Sehubungan dengan kriteria di atas, maka yang berkaitan dengan nilai
kemanfaatan adalah keharusan adanya tindakan yang bermanfaat atau upaya yang
dilakukan oleh guru untuk meningkatkan mutu pembelajaran. Dengan demikian, jenis
karya tulis ilmiah yang sesuai dengan kriteria tersebut adalah jenis penyelidik tindakan
kelas dan penyelidikan eksperimen. Dengan demikian meskipun jenis penyelidikan
deskriptif diperbolehkan, namun tetap harus memiliki nilai manfaat untuk pengembangan
profesinya. Jadi tidak boleh hanya penyelidikan yang sifatnya mendeskripsikan kejadian
yang ”biasa” terjadi, misalnya (yang banyak ditulis dan ditolak/tidak diberikan angka
kredit) : Hubungan Antara Kondisi Ekonomi Orang Tua dengan Prestasi Belajar Siswa,
Kaitan antara Kurikulum dengan Motivasi Belajar Siswa, Peranan Perpustakaan Dalam
Meningkatkan Prestasi Belajar Siswa, dan sejenisnya. penyelidikan tentang hal itu
memang termasuk penyelidikan yang bersifat ilmiah, tetapi kurang bermanfaat dalam hal
pengembangan profesi guru. Agar penyelidikan deskriptif tetap memiliki nilai manfaat
yang tinggi maka materi yang diangkat sebaiknya tetap berupa deskripsi atau telaah
tentang tindakan yang dilakukan atau upaya yang telah dilakukan oleh guru (si penulis
sendiri) untuk meningkatkan mutu pembelajaran. Supaya lebih jelas di sini dikutip
pendapat Suhardjono (2006) dalam hal karya tulis ilmiah yang tidak memenuhi
persyaratan dalam hal kemanfaatan:
”(a) Masalah yang dikaji terlalu luas, tidak langsung berhubungan dengan
permasalahan yang berkaitan dengan upaya pengembangan profesi si penulis.

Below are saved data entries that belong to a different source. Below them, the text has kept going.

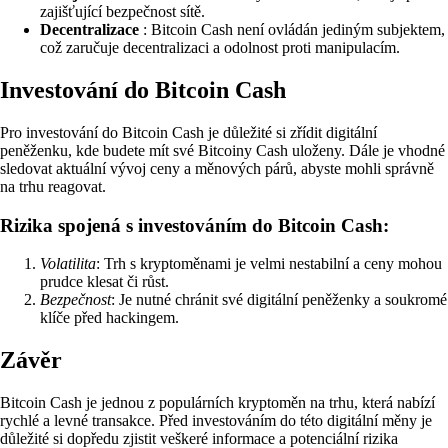
zajišťující bezpečnost sítě.
Decentralizace
: Bitcoin Cash není ovládán jediným subjektem,
což zaručuje decentralizaci a odolnost proti manipulacím.
Investování do Bitcoin Cash
Pro investování do Bitcoin Cash je důležité si zřídit digitální
peněženku, kde budete mít své Bitcoiny Cash uloženy. Dále je vhodné
sledovat aktuální vývoj ceny a měnových párů, abyste mohli správně
na trhu reagovat.
Rizika spojená s investováním do Bitcoin Cash:
Volatilita
: Trh s kryptoměnami je velmi nestabilní a ceny mohou
prudce klesat či růst.
Bezpečnost
: Je nutné chránit své digitální peněženky a soukromé
klíče před hackingem.
Závěr
Bitcoin Cash je jednou z populárních kryptoměn na trhu, která nabízí
rychlé a levné transakce. Před investováním do této digitální měny je
důležité si dopředu zjistit veškeré informace a potenciální rizika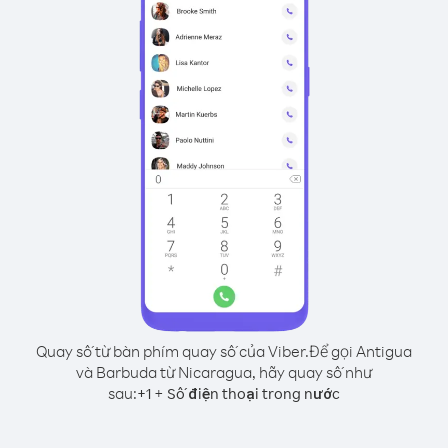
Quay số từ bàn phím quay số của Viber.
Để gọi Antigua
và Barbuda từ Nicaragua, hãy quay số như
sau:
+
+
1
Số điện thoại trong nước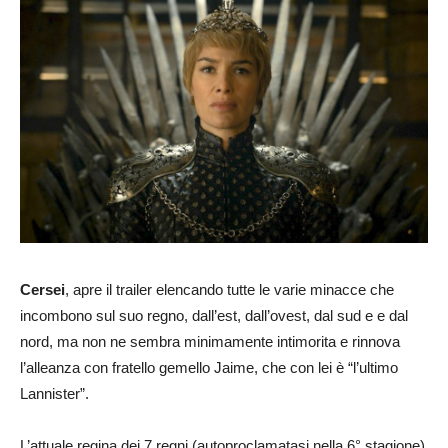
Cersei
, apre il trailer elencando tutte le varie minacce che
incombono sul suo regno, dall’est, dall’ovest, dal sud e e dal
nord, ma non ne sembra minimamente intimorita e rinnova
l’alleanza con fratello gemello Jaime, che con lei è “l’ultimo
Lannister”.
L’attuale regina dei 7 regni (autoproclamatasi nella 6° stagione)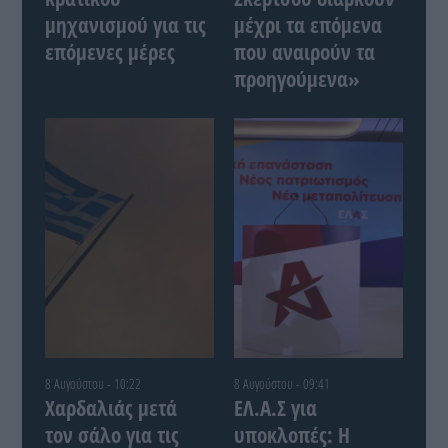
μηχανισμού για τις
μέχρι τα επόμενα
επόμενες μέρες
που αναιρούν τα
προηγούμενα»
8 Αυγούστου - 10:22
8 Αυγούστου - 09:41
Χαρδαλιάς μετά
ΕΛ.Α.Σ για
τον σάλο για τις
υποκλοπές: Η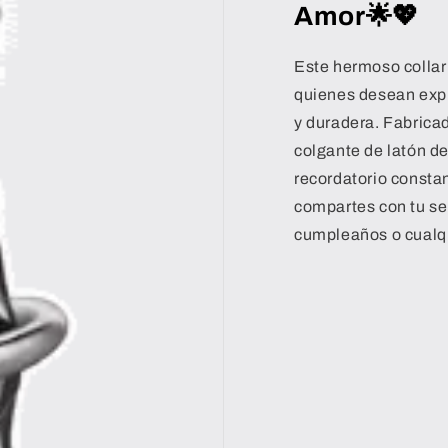
Amor🌟💖
Este hermoso collar
quienes desean expr
y duradera. Fabrica
colgante de latón de 
recordatorio consta
compartes con tu ser
cumpleaños o cualqu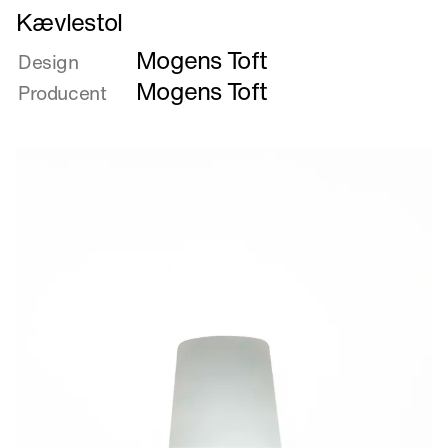
Læs
Kævlestol
mere
Mogens Toft
om
Design
Kævlestol
Mogens Toft
Producent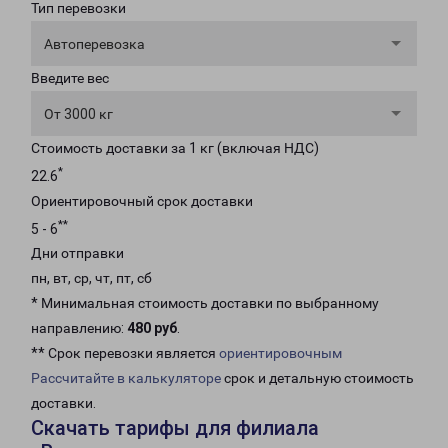
Тип перевозки
Автоперевозка
Введите вес
От 3000 кг
Стоимость доставки за 1 кг (включая НДС)
*
22.6
Ориентировочный срок доставки
**
5 - 6
Дни отправки
пн, вт, ср, чт, пт, сб
* Минимальная стоимость доставки по выбранному
направлению:
480 руб
.
** Срок перевозки является
ориентировочным
Рассчитайте в калькуляторе
срок и детальную стоимость
доставки.
Скачать тарифы для филиала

(b) Masalah yang ditulis tidak menunjukan adanya kegiatan nyata penulis dalam
peningkatan/pengembangan profesinya.
(c) Masalah yang ditulis sangat mirip dengan KTI yang telah ada sebelumnya,
telah jelas jawabannya, kurang jelas manfaatnya, dan merupakan hal yang mengulang-
ulang.”
Selain hal di atas, agar sebuah karya tulis ilmiah benar-benar meyakinkan bahwa penyelidikan tersebut benar-benar dilakukan, maka harus dilampirkan beberapa hal yang berkaitan dengan penyelidikan seperti instrumen (pedoman temubual, pedoman observasi, angket, test hasil relajar dll), contoh hasil kerja siswa, data hasil penyelidikan, print-out analisis, daftar hadir, izin penyelidikan, serta bukti lain yang dipandang perlu.